Directions> Transcribe exactly the stretch of lines beginning at the one containing "Table 2. ART" and closing with the last line of the entries below. Omit images.

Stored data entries
┏━━

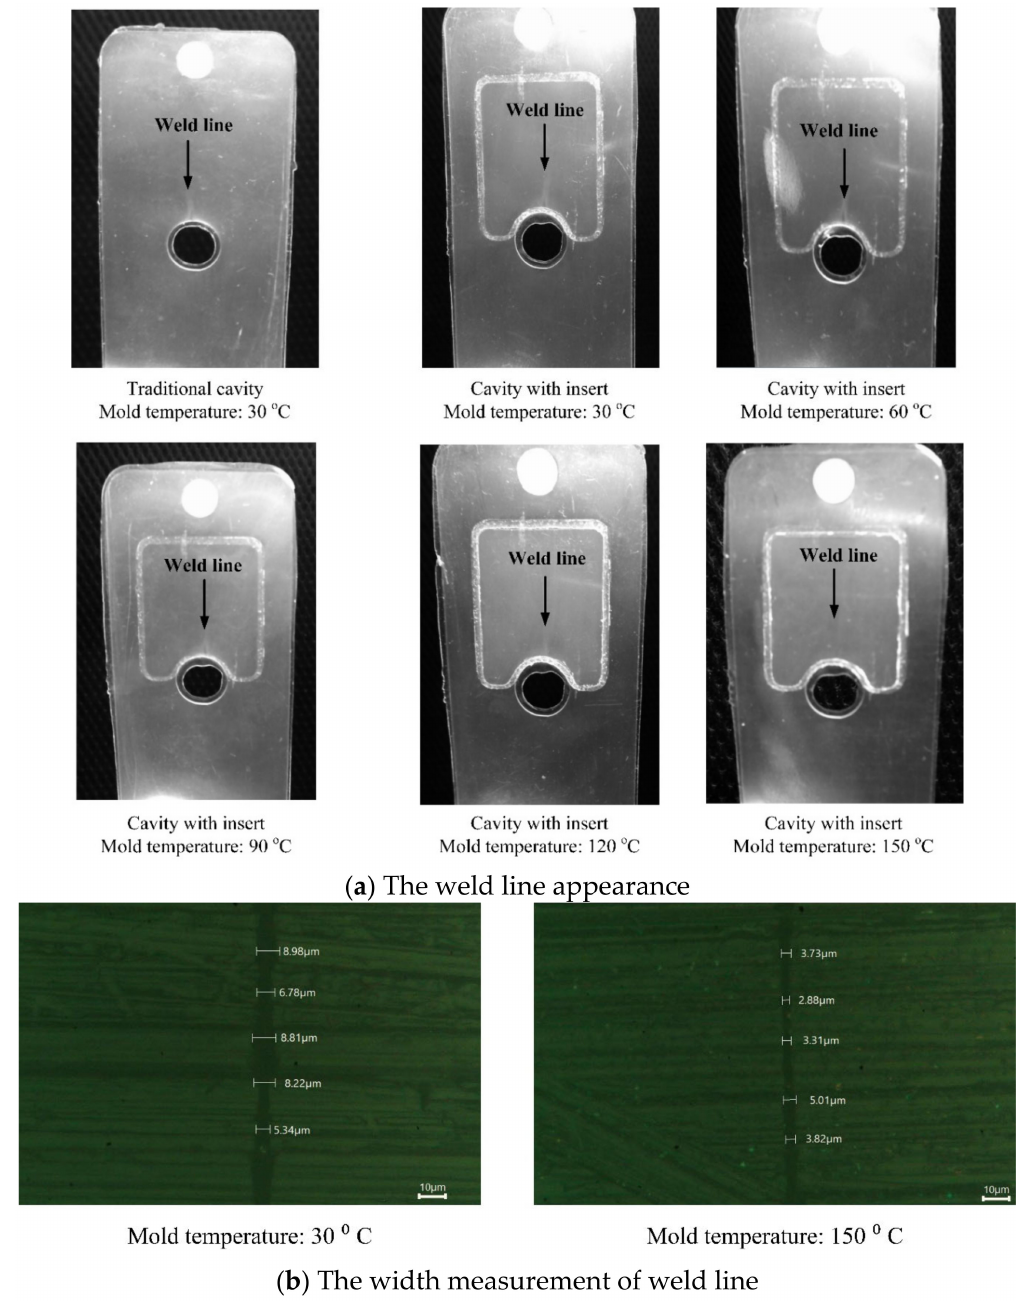
Figure 14. The comparison of weld line appearance ( a ) and weld line width ( b ) at di ff erent cavity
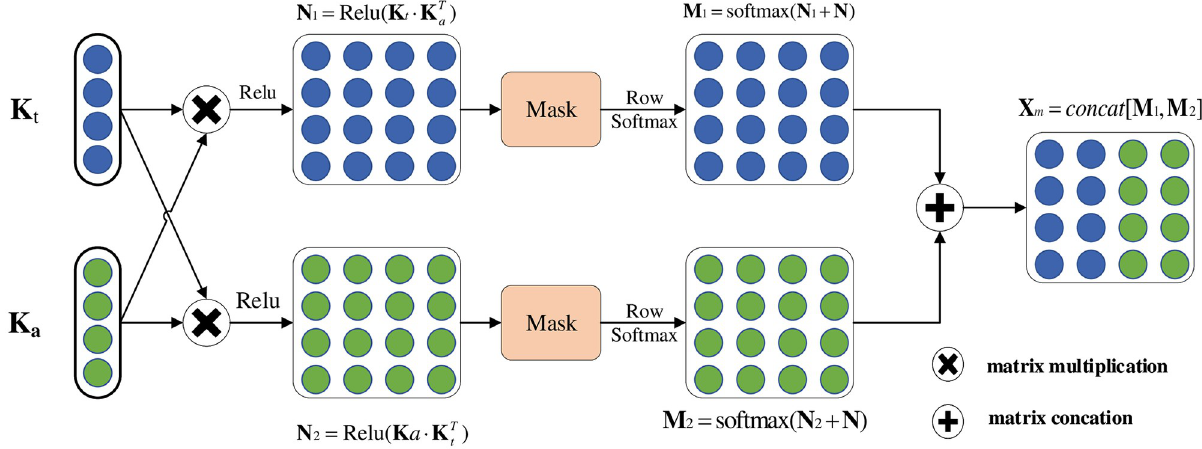
Fig 3. Cross-modal fusion attention mechanism structure. ( K softmax, concat) are all function calculations. (Mask) is a matrix.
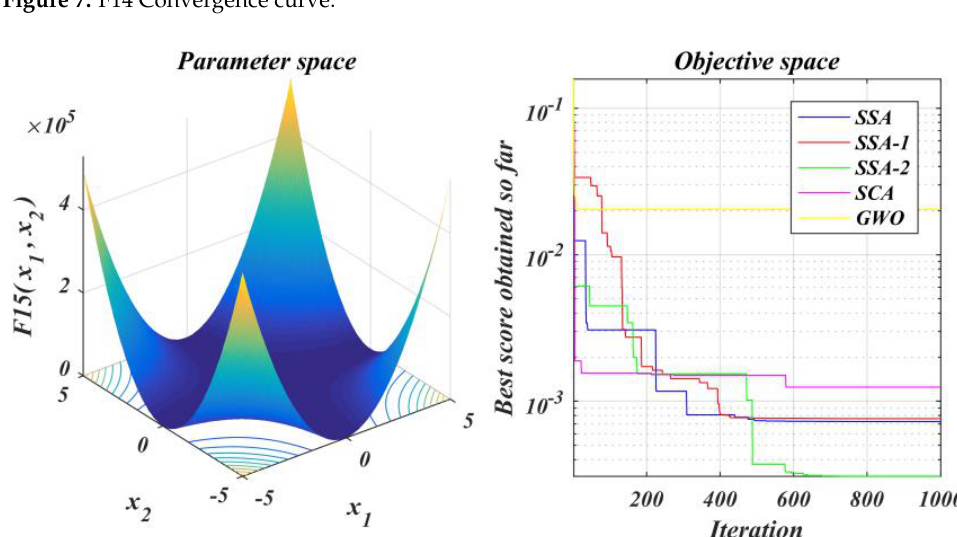
Figure 7. F14 Convergence curve.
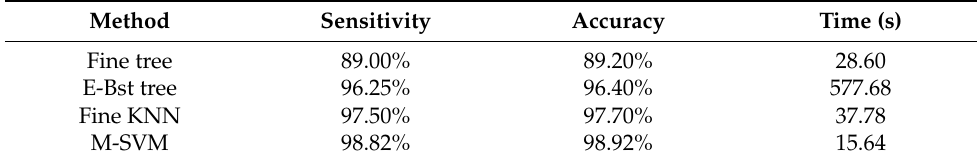
Table 10. MobileNetv2 based classification results for brain MRI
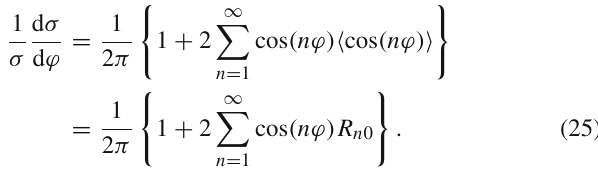
Fig. 6 BLM scales for the quarkonium-plus-jet (left) and the double quarkonium (right) production as functions of the rapidity separation, √ (cid:9) Y ,for C s = 13TeV.Predictionsfor J /ψ and ϒ emissions, 0 ,andfor described in terms of ZCW19 + FFs, are compared with configurations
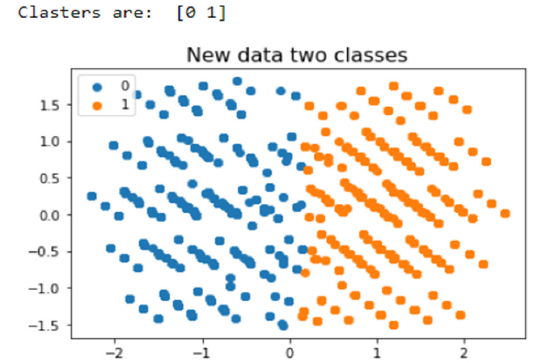
Fig. 16. The reduced dataset format was divided into four classes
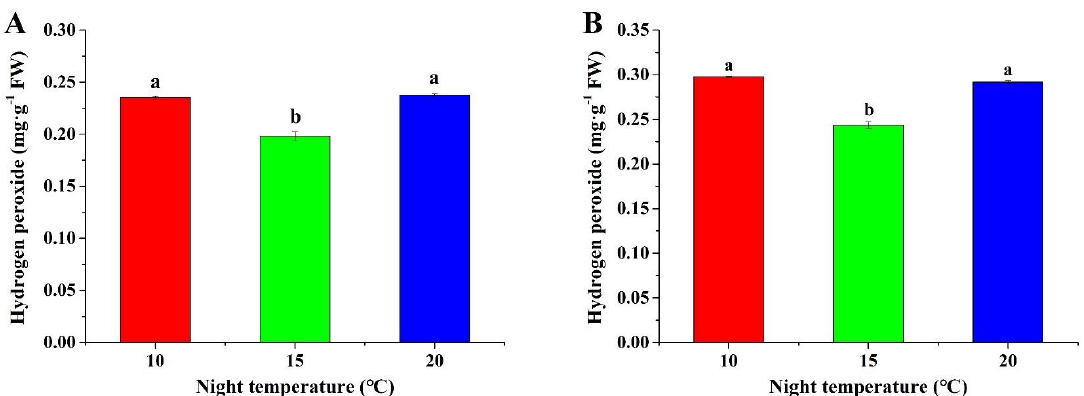
Figure 3. Effect of night temperature on the hydrogen peroxide content in A. membranaceus ( A ) and C. lanceolata ( B ) plug seedlings. Data are presented as the mean ± standard error (n = 3). Different letters (a and b) indicate significant differences among treatments by Duncan’s multiple range test at a 0.05 level.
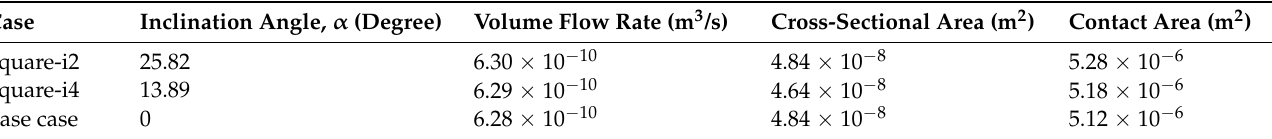
Table 12. Volume flow rate and contact area of slanted microchannels with square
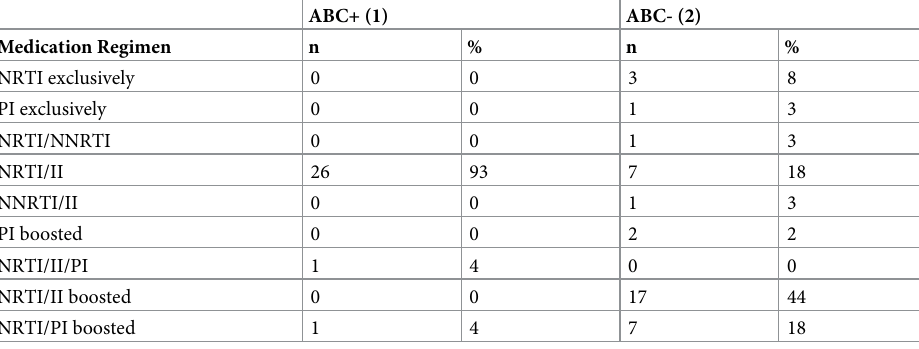
Table 2. ART medication regimens for the ABC+ and ABC- groups.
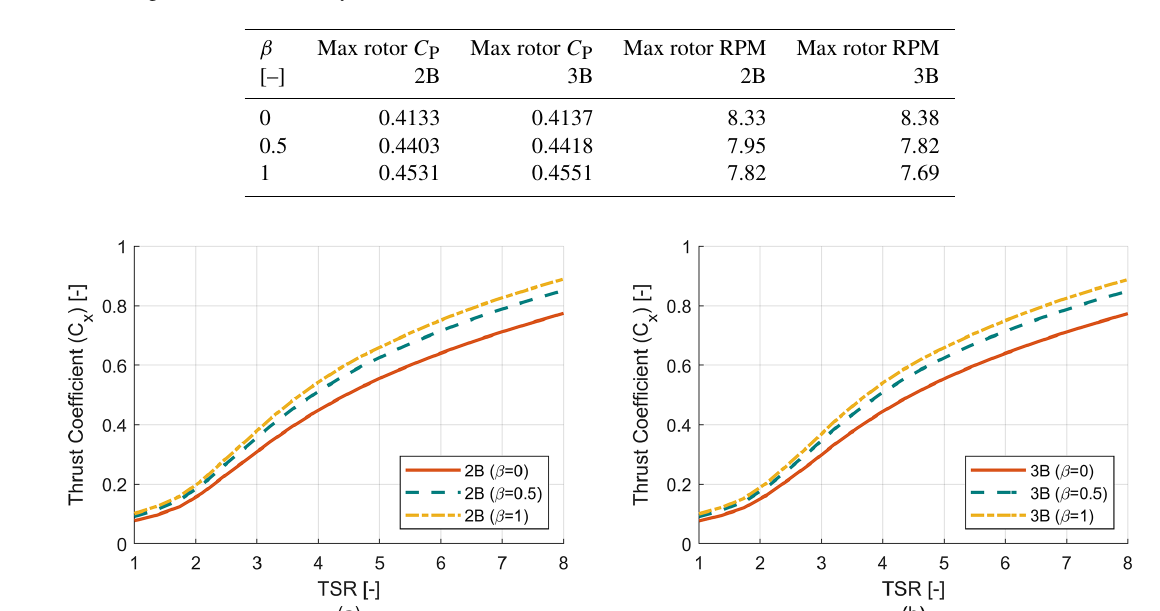
Figure 8. Rotor thrust coefficient ( C x ) analysis. (a) Thrust coefficient ( C x ) vs. TSR curve for two-bladed (2B) rotors. (b) Thrust coefficient ( C x ) vs. TSR curve for three-bladed (3B)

┗━━

Exercise result>
Table 2. ART medication regimens for the ABC+ and ABC- groups.
Figure 8. Rotor thrust coefficient ( C x ) analysis. (a) Thrust coefficient ( C x ) vs. TSR curve for two-bladed (2B) rotors. (b) Thrust coefficient ( C x ) vs. TSR curve for three-bladed (3B)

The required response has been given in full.